◆ **Questões de estudo**
#1 Reproduza fielmente um trecho do texto sobre a banana de Cattelan: comece nas palavras que contêm "Em 2019, o artista" e pare após "milhares de likes.".
#2 Retome o texto sobre a banana de Cattelan a partir do ponto em que ele termina.

◆ **Texto selecionado**
##########
Trata-se de vontade política e convicção de que a educação e a cultura podem nos ajudar a sobreviver à barbárie. Sem lugar para a dúvida, parte desta histeria e descontrole acaba respingando na própria produção dos artistas e na confusão de colecionadores, pouquíssimo conhecedores ou desavisados.

Em 2019, o artista italiano Maurizio Cattelan, conhecido por sua obra contemporânea provocativa, vendeu na feira de Art Basel Miami Beach, a obra Comedian, uma banana grudada com silvertape na parede, por US$ 120 mil. Esse valor já foi considerado exorbitante naquele momento, mas, para surpresa de todos, a banana ressurgiu num leilão da Sothesby e foi arrematada por US$ 6,2 milhões, em criptomoedas, pelo seu dono. Obviamente, nem um centavo foi para o artista. A turba aplaudiu, produziu mil imagens, milhares de likes.
##########
◆ **Dados fornecidos**

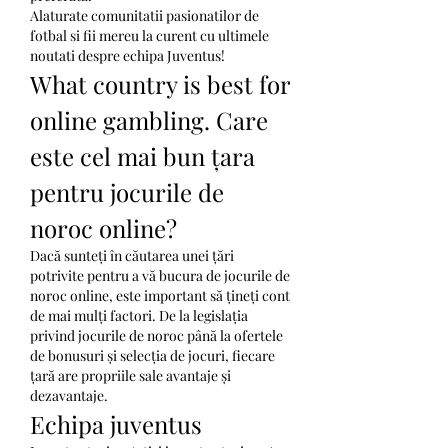
Alaturate comunitatii pasionatilor de 
fotbal si fii mereu la curent cu ultimele 
noutati despre echipa Juventus!
What country is best for 
online gambling. Care 
este cel mai bun țara 
pentru jocurile de 
noroc online?
Dacă sunteți în căutarea unei țări 
potrivite pentru a vă bucura de jocurile de 
noroc online, este important să țineți cont 
de mai mulți factori. De la legislația 
privind jocurile de noroc până la ofertele 
de bonusuri și selecția de jocuri, fiecare 
țară are propriile sale avantaje și 
dezavantaje.
Echipa juventus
##########
◆ **Conjunto de respostas**
#1
Em 2019, o artista italiano Maurizio Cattelan, conhecido por sua obra contemporânea provocativa, vendeu na feira de Art Basel Miami Beach, a obra Comedian, uma banana grudada com silvertape na parede, por US$ 120 mil. Esse valor já foi considerado exorbitante naquele momento, mas, para surpresa de todos, a banana ressurgiu num leilão da Sothesby e foi arrematada por US$ 6,2 milhões, em criptomoedas, pelo seu dono. Obviamente, nem um centavo foi para o artista. A turba aplaudiu, produziu mil imagens, milhares de likes.

#2
Isto não é valorização de uma obra, é pura especulação. A obra deixou de ser uma obra para transformar-se num simples commodity, um produto lançado na bolsa de valores da impunidade. Não vamos dar aqui aula de história da arte ou sobre a importância do movimento da arte conceitual a partir dos anos 1960. Em contrapartida, contra a BANANAlização da arte, resolvemos falar nesta edição de alguns dois artistas conceituais que prezamos. William Kentdrige e Renata Lucas, em textos de Fabio Cypriano, e Cildo Meireles, em matéria de Eduardo Simões. Artistas que fizeram, das suas obras, não apenas uma provocação, e sim uma reflexão intrínseca e poderosa que os levou a um encontro fundamental com seus públicos.